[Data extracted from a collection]
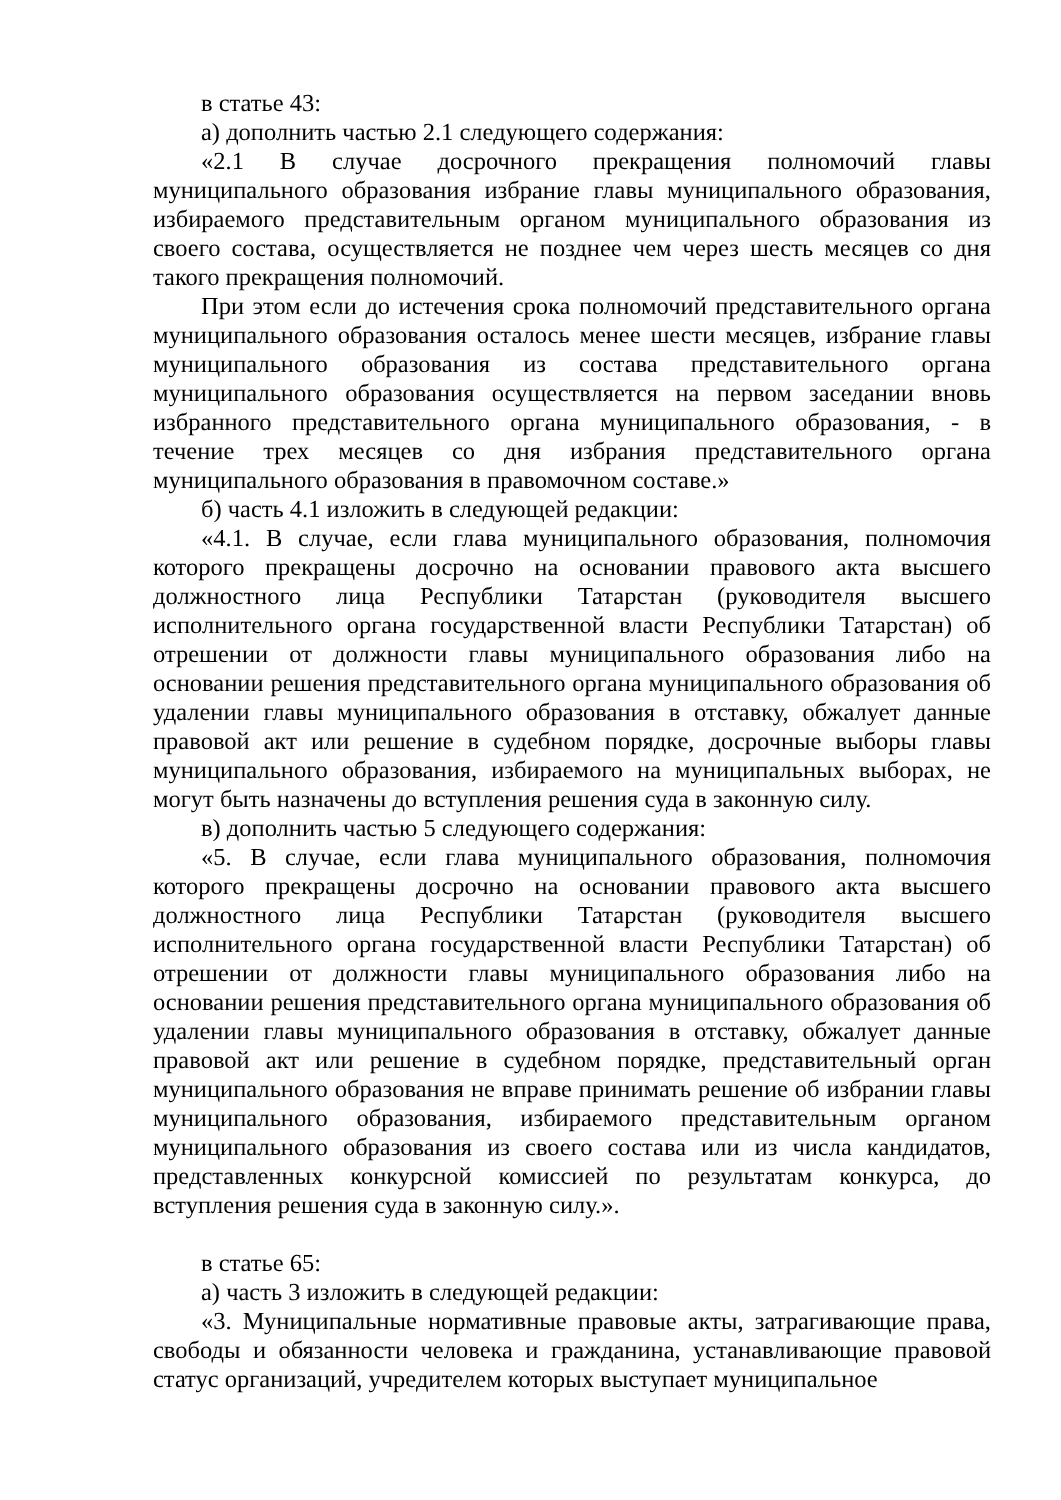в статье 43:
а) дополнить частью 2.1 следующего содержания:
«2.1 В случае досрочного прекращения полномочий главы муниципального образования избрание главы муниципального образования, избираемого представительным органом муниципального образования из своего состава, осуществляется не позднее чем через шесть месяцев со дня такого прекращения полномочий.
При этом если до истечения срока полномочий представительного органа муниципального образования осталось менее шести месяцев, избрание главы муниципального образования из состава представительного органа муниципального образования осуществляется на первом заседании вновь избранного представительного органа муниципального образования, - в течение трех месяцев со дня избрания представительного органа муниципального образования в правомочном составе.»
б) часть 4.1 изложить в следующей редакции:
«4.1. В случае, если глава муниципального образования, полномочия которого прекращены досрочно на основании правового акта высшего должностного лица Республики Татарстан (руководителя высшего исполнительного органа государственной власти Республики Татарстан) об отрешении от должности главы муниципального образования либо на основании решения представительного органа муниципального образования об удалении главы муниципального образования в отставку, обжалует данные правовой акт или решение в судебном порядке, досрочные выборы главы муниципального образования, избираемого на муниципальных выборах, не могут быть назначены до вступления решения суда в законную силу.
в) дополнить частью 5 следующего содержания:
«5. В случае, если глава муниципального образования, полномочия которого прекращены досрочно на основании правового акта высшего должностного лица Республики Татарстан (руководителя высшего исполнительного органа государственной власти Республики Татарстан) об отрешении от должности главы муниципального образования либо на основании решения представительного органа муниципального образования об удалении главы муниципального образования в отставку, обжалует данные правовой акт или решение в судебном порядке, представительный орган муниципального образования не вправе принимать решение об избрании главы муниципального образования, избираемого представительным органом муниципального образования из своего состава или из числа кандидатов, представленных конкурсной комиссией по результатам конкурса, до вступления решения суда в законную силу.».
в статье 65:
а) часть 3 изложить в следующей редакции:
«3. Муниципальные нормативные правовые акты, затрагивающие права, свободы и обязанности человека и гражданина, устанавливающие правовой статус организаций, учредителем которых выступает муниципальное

Prompt |
What lines in the records above include the string "глава"? Copy each one.

Answer box |
«4.1. В случае, если глава муниципального образования, полномочия которого прекращены досрочно на основании правового акта высшего должностного лица Республики Татарстан (руководителя высшего исполнительного органа государственной власти Республики Татарстан) об отрешении от должности главы муниципального образования либо на основании решения представительного органа муниципального образования об удалении главы муниципального образования в отставку, обжалует данные правовой акт или решение в судебном порядке, досрочные выборы главы муниципального образования, избираемого на муниципальных выборах, не могут быть назначены до вступления решения суда в законную силу.
«5. В случае, если глава муниципального образования, полномочия которого прекращены досрочно на основании правового акта высшего должностного лица Республики Татарстан (руководителя высшего исполнительного органа государственной власти Республики Татарстан) об отрешении от должности главы муниципального образования либо на основании решения представительного органа муниципального образования об удалении главы муниципального образования в отставку, обжалует данные правовой акт или решение в судебном порядке, представительный орган муниципального образования не вправе принимать решение об избрании главы муниципального образования, избираемого представительным органом муниципального образования из своего состава или из числа кандидатов, представленных конкурсной комиссией по результатам конкурса, до вступления решения суда в законную силу.».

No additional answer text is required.